__Text__:
Lenovo laptop, always with the lid closed.
A single 21" (at work) or 25" (at home) screen.
Linux Mint desktop, so, one taskbar and really thin.
I have a 3x3 workspace grid. I normally organize as following:
1|2|3
4|5|6
7|8|9

  1. Browser, opened for working related stuff.
  2. Empty
  3. Empty.
  4. IDE (s).
  5. Text editors (for repos that do not use an IDE). Also terminals, local or remote.
  6. Empty.
  7. Communication: slack, email, etc.
  8. Browser with personal stuff (if any).

I've used two displays for some time (laptop + monitor), used to use the laptop's one for terminals.
Stopped this habit since displays tend to have different resolutions and your eyes have to adopt, bend you back, etc. Not a good idea. Although, many people have really good, long and strong arguments about it.

__Work to complete__:
[1] Please copy the part of the workspace setup description between "1. Browser, opened" and "arguments about it.", inclusive.
[2] According to the workspace setup description, what size is the screen used at home?
[3] Which workspaces does the workspace setup description mark as empty?

__Raw data__:
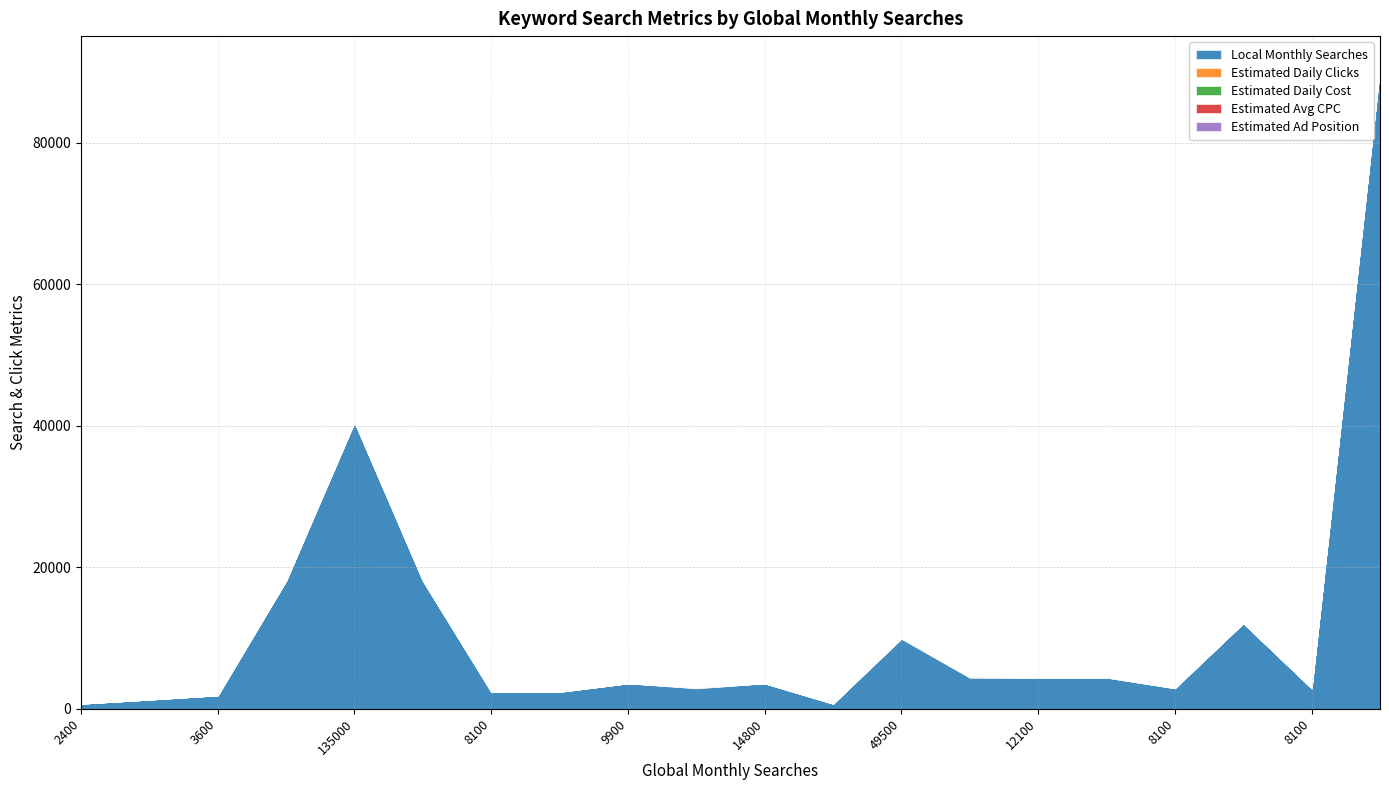

Does the chart display data point markers on the line(s)?

No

__Task-by-task answers__:
[1]
1. Browser, opened for working related stuff.
  2. Empty
  3. Empty.
  4. IDE (s).
  5. Text editors (for repos that do not use an IDE). Also terminals, local or remote.
  6. Empty.
  7. Communication: slack, email, etc.
  8. Browser with personal stuff (if any).

I've used two displays for some time (laptop + monitor), used to use the laptop's one for terminals.
Stopped this habit since displays tend to have different resolutions and your eyes have to adopt, bend you back, etc. Not a good idea. Although, many people have really good, long and strong arguments about it.

[2] 25 inches.

[3] Workspaces 2, 3 and 6.